MO Attorney General demands investigation against Google
COLUMBIA- Missouri Attorney General Josh Hawley announced the launch of an investigation against Google, Inc.
Hawley believes the media giant violates the Missouri Merchandising Practices Act, which is the state’s principal consumer protection statute. Hawley’s investigation stems from what he calls three major offenses by the online giant, which will serve as the basis for the investigation.
“This is an investigative subpoena,” Hawley said. “It carries the force of law and compliance which is not optional.”
Hawley said the investigation will focus on three primary issues:
- improper collection, use and disclosure of information by Google users and their online activities
- misappropriation of online content from the websites of its competitors
- manipulation of search results to preference websites owned by Google, demoting those that compete with Google
The second issue will focus on allegations that Google has lifted information from competitor’s websites to use on Google’s own sites and Google’s products. “This is sometimes called scraping, Hawley said. “This operation hurts businesses and drives Google’s competitors out of the market.”
The third issue is potential antitrust violations. “When using Google’s search engines consumers expect that the highest-ranking result for their search will be the most relevant,” Hawley said. “Substantial evidence suggests that Google may manipulate results to list Google affiliated websites higher in the search results.”
Hawley said if this evidence is true, this would be an unlawful attempt to increase Google’s power as a near-monopoly in the market.
Google, Inc. has already been subject to an almost 3 billion dollar antitrust fine in the European Union’s market place for alleged manipulation of search results.
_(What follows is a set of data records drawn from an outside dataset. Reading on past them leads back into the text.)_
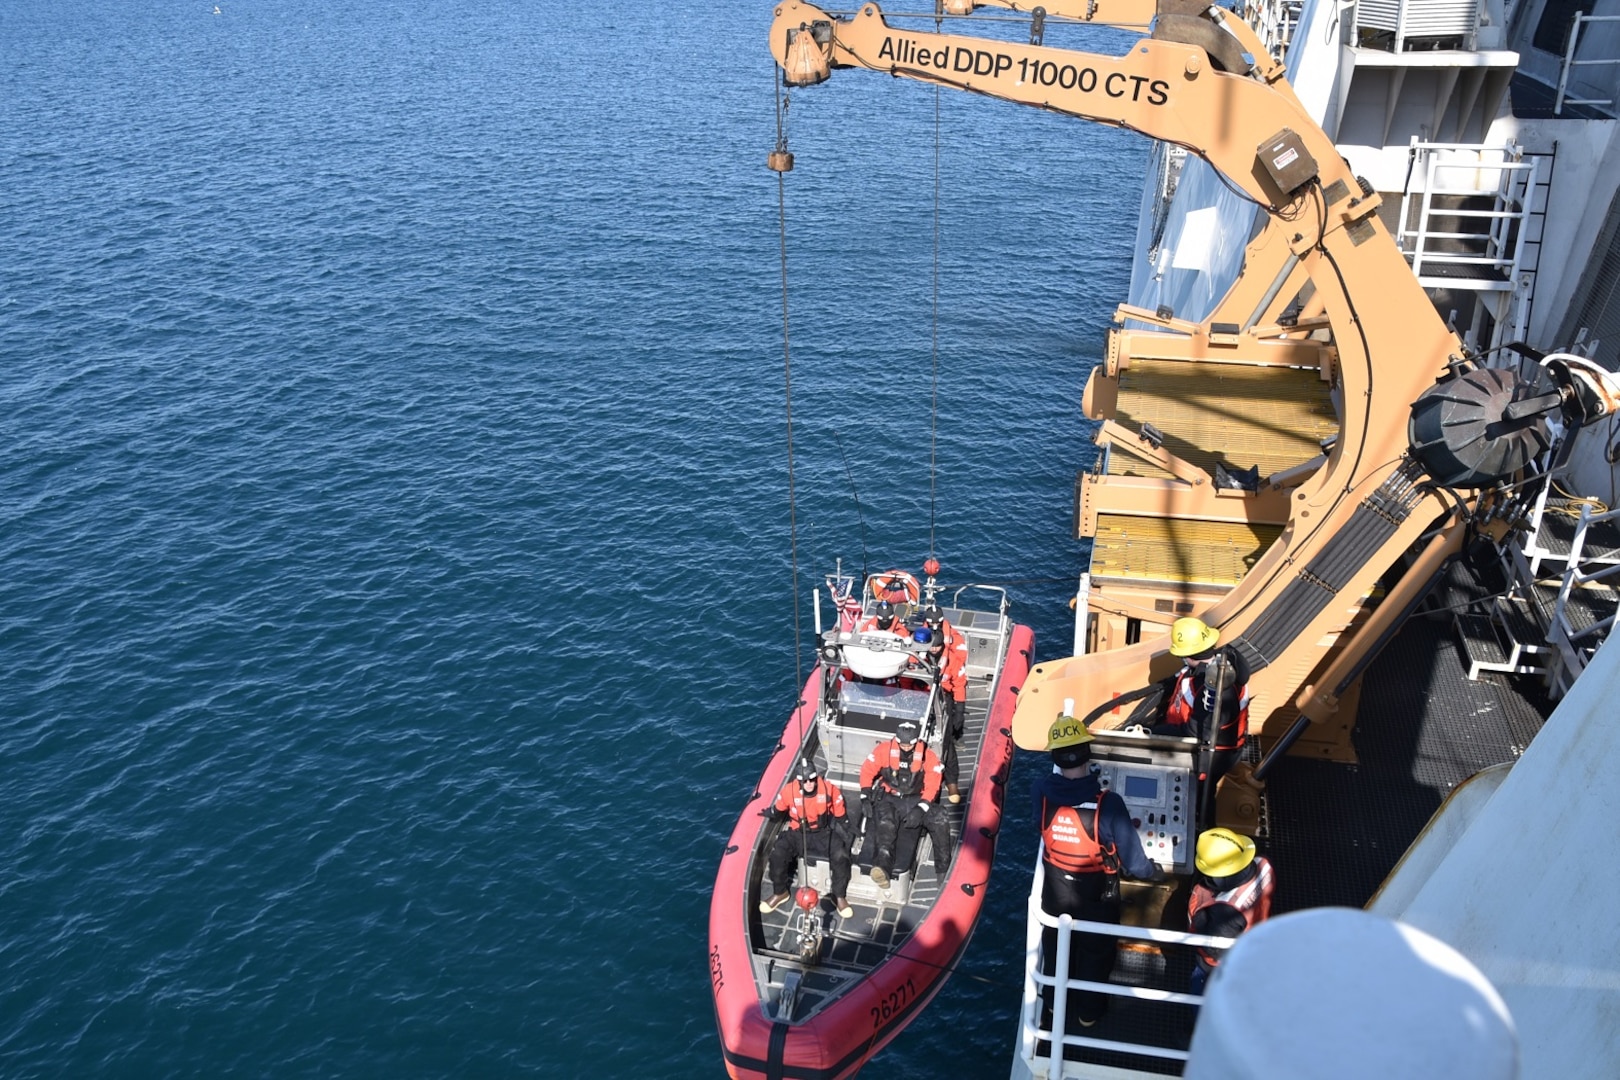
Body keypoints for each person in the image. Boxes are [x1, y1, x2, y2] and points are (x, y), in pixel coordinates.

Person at [1033, 716, 1158, 1027]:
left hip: (1055, 890)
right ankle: (1088, 1013)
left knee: (1056, 946)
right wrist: (1153, 872)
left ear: (1054, 757)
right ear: (1088, 754)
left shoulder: (1041, 792)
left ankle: (1052, 1006)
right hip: (1096, 893)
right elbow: (1136, 863)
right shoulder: (1110, 803)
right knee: (1096, 950)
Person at [1152, 616, 1251, 787]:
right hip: (1210, 751)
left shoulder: (1216, 685)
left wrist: (1154, 733)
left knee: (1195, 804)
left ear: (1188, 655)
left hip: (1210, 759)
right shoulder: (1220, 665)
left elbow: (1198, 731)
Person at [858, 719, 951, 887]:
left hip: (916, 799)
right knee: (886, 827)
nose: (906, 748)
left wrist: (921, 808)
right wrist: (865, 796)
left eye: (910, 745)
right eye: (903, 745)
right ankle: (882, 869)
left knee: (940, 818)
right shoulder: (883, 751)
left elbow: (933, 783)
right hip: (889, 798)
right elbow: (867, 770)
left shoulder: (927, 756)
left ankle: (943, 870)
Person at [761, 759, 856, 919]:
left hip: (822, 832)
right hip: (797, 832)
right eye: (805, 781)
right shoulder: (788, 791)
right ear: (799, 781)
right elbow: (778, 809)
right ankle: (780, 892)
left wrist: (847, 826)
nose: (810, 784)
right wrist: (770, 813)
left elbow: (839, 811)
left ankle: (838, 895)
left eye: (812, 779)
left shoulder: (828, 789)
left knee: (841, 856)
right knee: (778, 855)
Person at [1186, 827, 1274, 994]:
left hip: (1218, 968)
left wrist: (1200, 920)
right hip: (1256, 936)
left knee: (1203, 997)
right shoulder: (1263, 864)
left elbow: (1214, 950)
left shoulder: (1224, 911)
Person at [922, 604, 969, 803]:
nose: (934, 649)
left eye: (937, 646)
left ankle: (951, 782)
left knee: (946, 740)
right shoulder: (918, 657)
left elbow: (959, 684)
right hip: (921, 698)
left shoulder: (952, 660)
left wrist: (959, 710)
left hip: (943, 698)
Hawley believes Missouri citizens deserve to know what’s being done with their private, personal and confidential information. Consumers have the right to know whether Google is using and sharing their information with third parties. “If it is disclosing information and profiting from it, the people of Missouri deserve to know. If the company is using anti-competitive tactics to stifle completion, it should end.” Hawley believes a free and fair marketplace is essential for protecting American consumers.
“The bottom line is that Missouri will not give Google a free pass.”
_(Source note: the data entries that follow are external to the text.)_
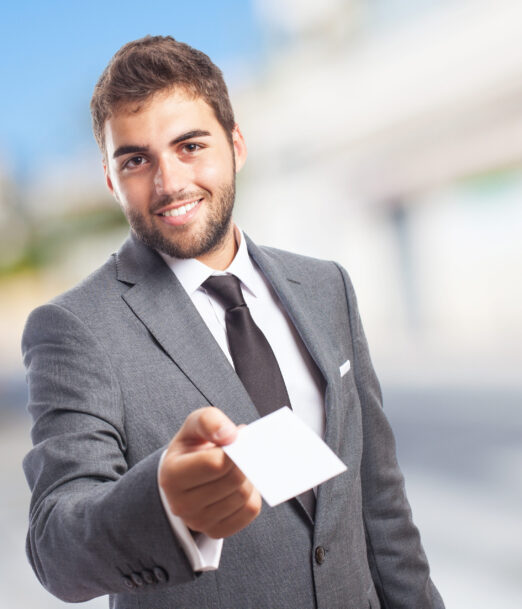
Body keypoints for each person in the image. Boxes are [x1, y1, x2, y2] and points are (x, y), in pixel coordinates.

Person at [22, 35, 445, 609]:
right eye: (136, 160)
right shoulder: (75, 327)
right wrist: (164, 504)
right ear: (110, 179)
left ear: (236, 144)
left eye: (190, 145)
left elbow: (381, 503)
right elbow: (56, 544)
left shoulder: (326, 288)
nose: (170, 183)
Google issued a statement shortly after Hawley’s announcement for an impending investigation. Spokesperson Patrick Lenihan said, “We have not yet received the subpoena, however, we have strong privacy protections in place for our users and continue to operate in a highly competitive and dynamic environment.”
Attorney General Hawley is running for Claire McCaskill’s U.S. Senate seat, and assured media outlets that he was not chasing this investigation as a means of self-promotion.
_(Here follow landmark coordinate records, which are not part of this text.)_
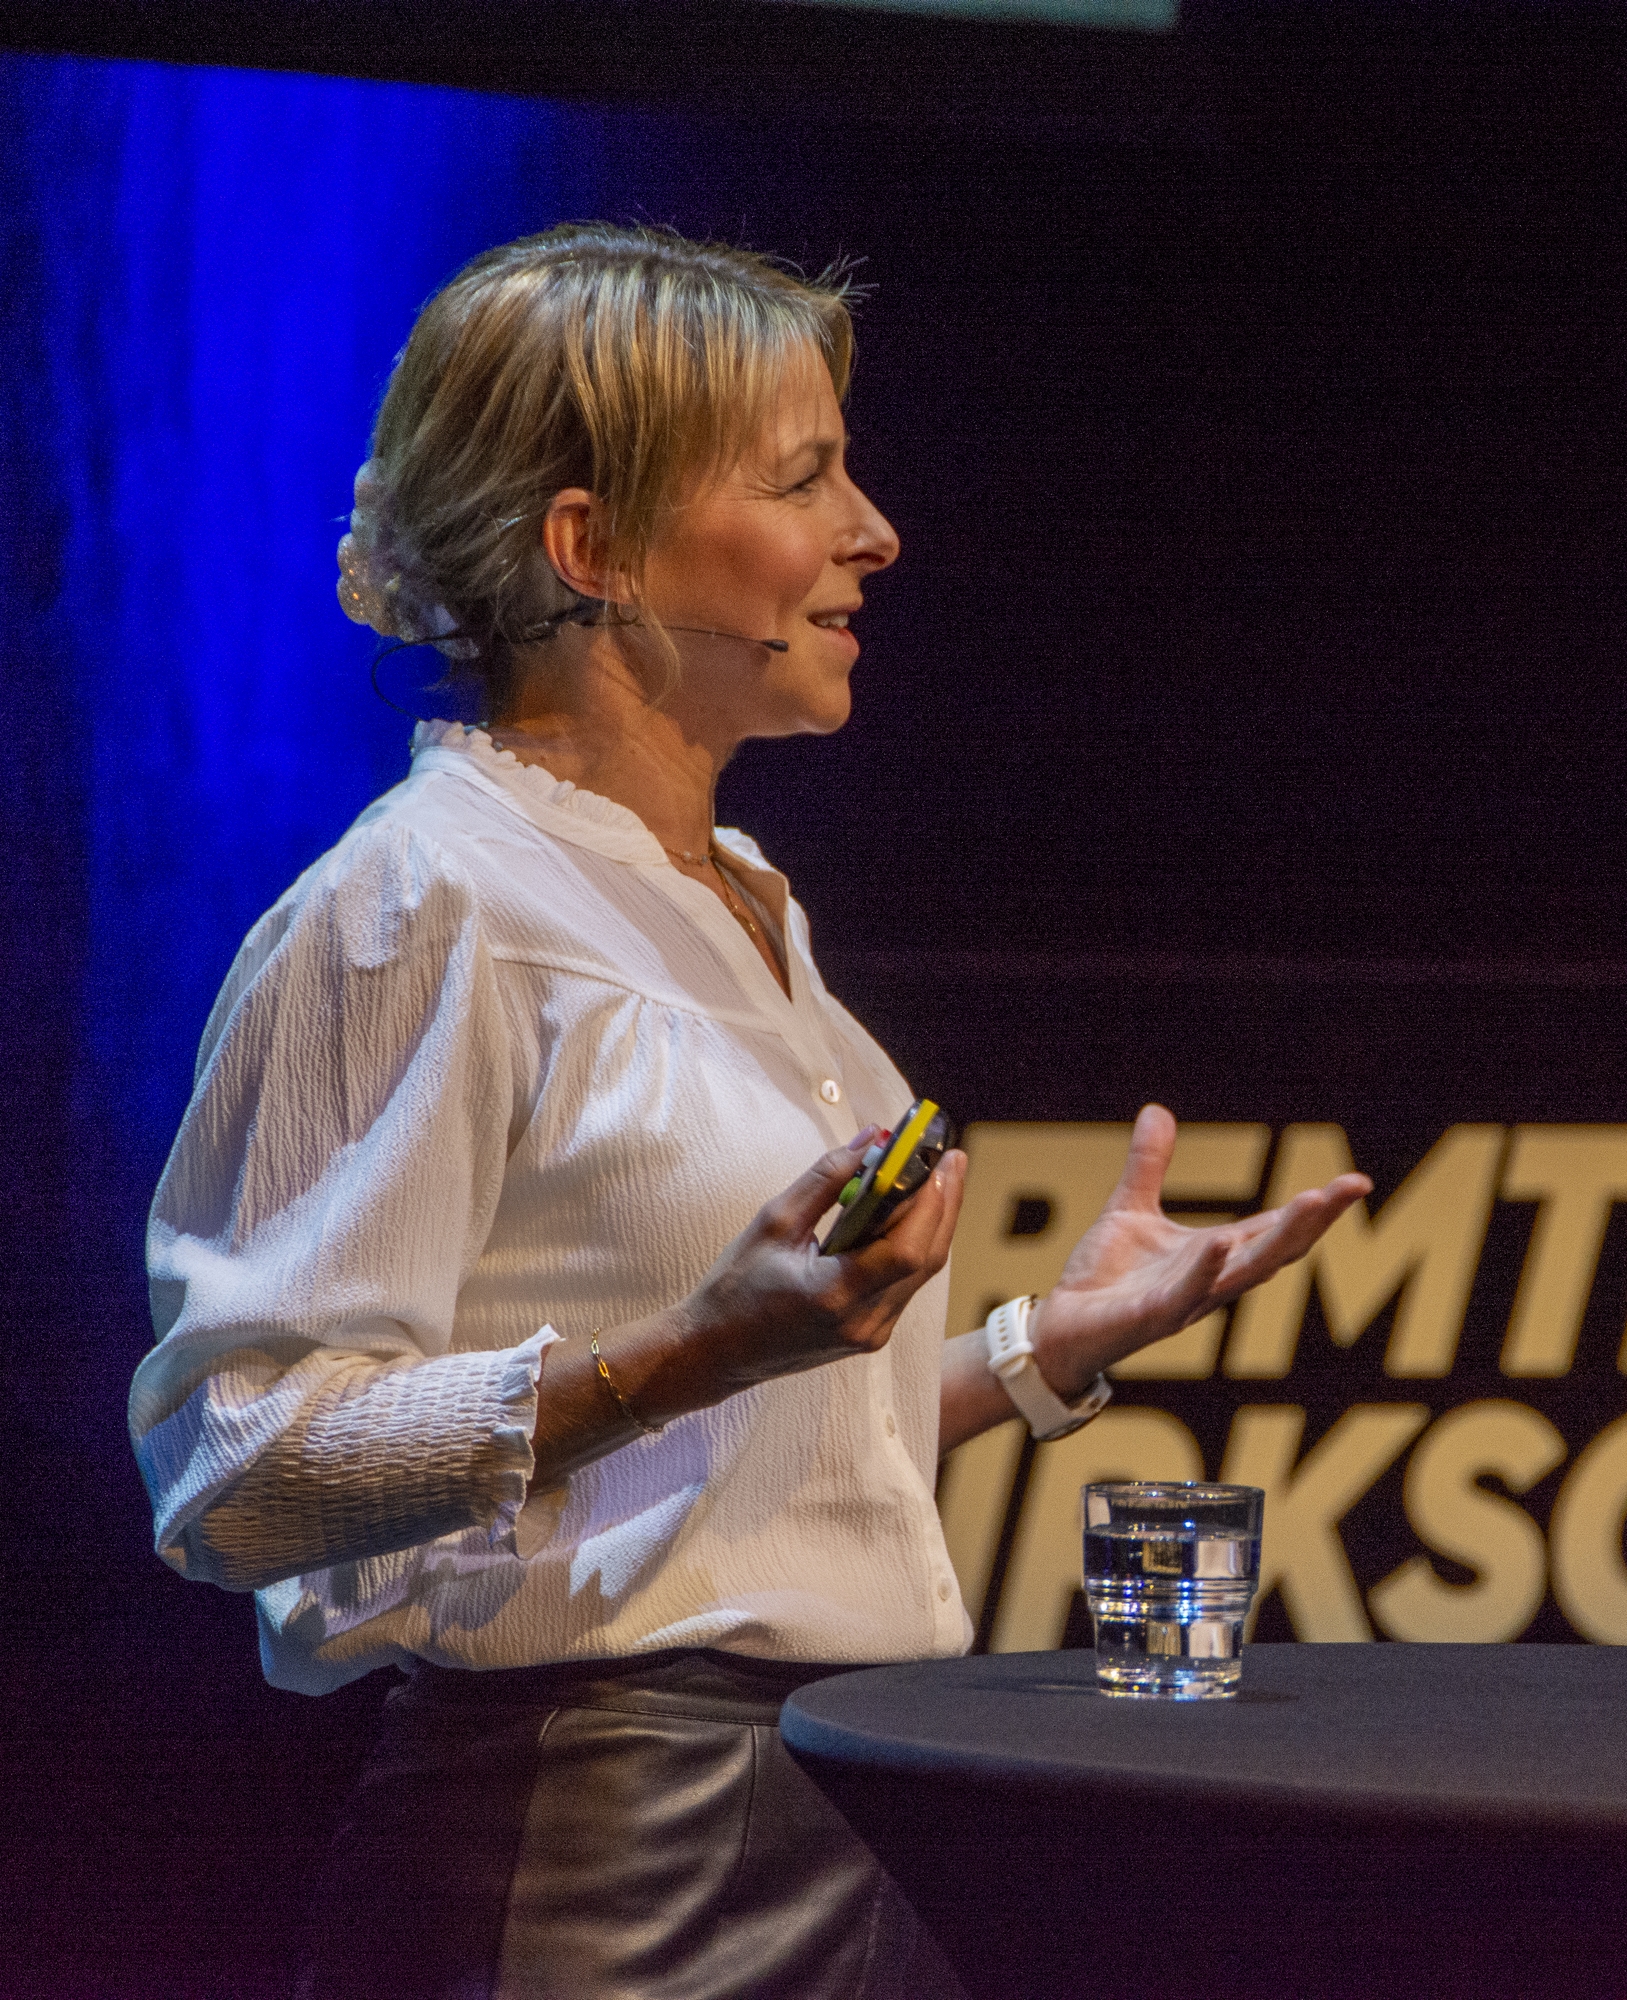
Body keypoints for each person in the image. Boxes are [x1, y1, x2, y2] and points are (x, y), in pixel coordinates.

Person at [125, 221, 1368, 1999]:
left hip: (862, 1806)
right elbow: (233, 1475)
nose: (875, 530)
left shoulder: (743, 902)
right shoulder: (422, 905)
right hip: (603, 1868)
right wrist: (696, 1347)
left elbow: (722, 1473)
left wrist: (1035, 1351)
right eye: (804, 480)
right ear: (592, 551)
“My decision to pursue Google goes back to my oath of office, which is to protect and uphold the laws of Missouri, the constitution of Missouri and to protect the people of Missouri.” Hawley believes “that’s what we’ve been doing from day one. Whether it’s going after big drug companies that have lied about the effects of opioids, or whether its going after human traffickers, that put Missouri citizens at most vulnerable risk; that’s exactly why we’re going after Google because we want to protect the people of Missouri.”
“It’s our job to get to the truth and we’re going to.”